Blog by Philip Russom
Research Director for Data Management, TDWI

For about a month now, I’ve been interviewing users on the phone, in search of speakers for upcoming TDWI events. I need speakers who can share their organization’s best practices and strategies for data management. As you can imagine, I’ve heard a lot great tips in these interviews, many of them concerning master data management (MDM).

A tip I’ve heard from people in multiple organizations is that MDM solutions achieve a higher level of success when they adopt some of the techniques and best practices of data quality (DQ). Let me give you some examples of DQ practices applied to MDM.

DQ techniques. For years, I’ve watched data integration solutions incorporate functions that originated with data quality tools, especially data profiling and data monitoring. In a similar trend, I’m now seeing MDM solutions incorporating DQ functions for data standardization, deduplication, augmentation, identification, and verification. After all, master and reference data benefits from these functions, just as any data domain would.

Data stewardship. DQ success usually depends on the processes of data stewardship. A data steward plays a key role in linking data quality work and standards to specific business goals and business applications. The average data steward can identify and prioritize DQ work that will yield a noticeable return for the business. I’m now seeing a similar stewardship approach to prioritizing MDM work.

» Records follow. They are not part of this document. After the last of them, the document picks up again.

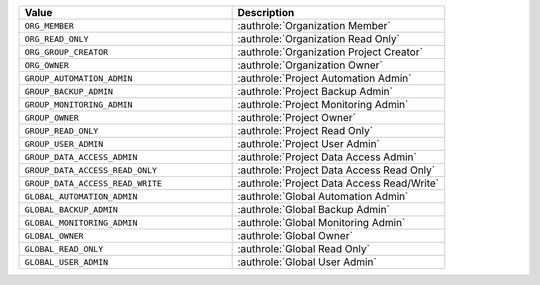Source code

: .. list-table::
   :widths: 50 50
   :header-rows: 1

   * - Value
     - Description
   * - ``ORG_MEMBER``
     - :authrole:`Organization Member`
   * - ``ORG_READ_ONLY``
     - :authrole:`Organization Read Only`
   * - ``ORG_GROUP_CREATOR``
     - :authrole:`Organization Project Creator`
   * - ``ORG_OWNER``
     - :authrole:`Organization Owner`
   * - ``GROUP_AUTOMATION_ADMIN``
     - :authrole:`Project Automation Admin`
   * - ``GROUP_BACKUP_ADMIN``
     - :authrole:`Project Backup Admin`
   * - ``GROUP_MONITORING_ADMIN``
     - :authrole:`Project Monitoring Admin`
   * - ``GROUP_OWNER``
     - :authrole:`Project Owner`
   * - ``GROUP_READ_ONLY``
     - :authrole:`Project Read Only`
   * - ``GROUP_USER_ADMIN``
     - :authrole:`Project User Admin`
   * - ``GROUP_DATA_ACCESS_ADMIN``
     - :authrole:`Project Data Access Admin`
   * - ``GROUP_DATA_ACCESS_READ_ONLY``
     - :authrole:`Project Data Access Read Only`
   * - ``GROUP_DATA_ACCESS_READ_WRITE``
     - :authrole:`Project Data Access Read/Write`
   * - ``GLOBAL_AUTOMATION_ADMIN``
     - :authrole:`Global Automation Admin`
   * - ``GLOBAL_BACKUP_ADMIN``
     - :authrole:`Global Backup Admin`
   * - ``GLOBAL_MONITORING_ADMIN``
     - :authrole:`Global Monitoring Admin`
   * - ``GLOBAL_OWNER``
     - :authrole:`Global Owner`
   * - ``GLOBAL_READ_ONLY``
     - :authrole:`Global Read Only`
   * - ``GLOBAL_USER_ADMIN``
     - :authrole:`Global User Admin`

Collaborative data management. Note that a steward’s priority list is only accurate, when developed in conjunction with business managers who know the impact of data’s quality on the business. Likewise, data stewardship can be a process for IT-to-business alignment and collaboration in the context of MDM, not just DQ.

Data governance (DG). I’ve seen a number of organizations take a successful data stewardship program (originally designed to support DQ) and evolve it into a data governance program. You see, a good data stewardship program will establish a process for proposing and authorizing changes to data and applications for the sake of improving data’s quality. A DG board or committee needs a similar process for the data standards and data usage policies it has to create and enforce. In fact, the first policies produced by a DG program usually govern data via quality rules. And a typical “next step” that a DG program takes is to apply said process to data standards and usage policies for MDM.

Change management. DQ and MDM share very similar goals, in that each strives to improve data, whether the data domain is master data, customer data, product data, financial data, etc. Achieving improvement almost always requires changes to data, applications, and how end-users use applications. Therefore, a change management process is key to effecting improvements. DQ has long standing change management processes via stewardship, plus new options for change management via data governance. MDM’s likelihood of effecting positive change is increased when it taps the data-oriented change management processes that evolved from DQ and stewardship.

Conclusion. Frankly, I’m not surprised that MDM solutions are absorbing DQ techniques and best practices. I’ve seen a similar absorption by DI solutions, going on for about ten years now. And I already mentioned how some data governance programs are essentially data stewardship programs, expanded into a data-standards-oriented form of data governance. So, it’s clear to me that a variety of data management disciplines can learn from DQ techniques and stewardship practices. And the discipline going through that cycle right now is MDM. You should follow this trend, if you’re not already.

So, what do you think, folks? Let me know. Thanks!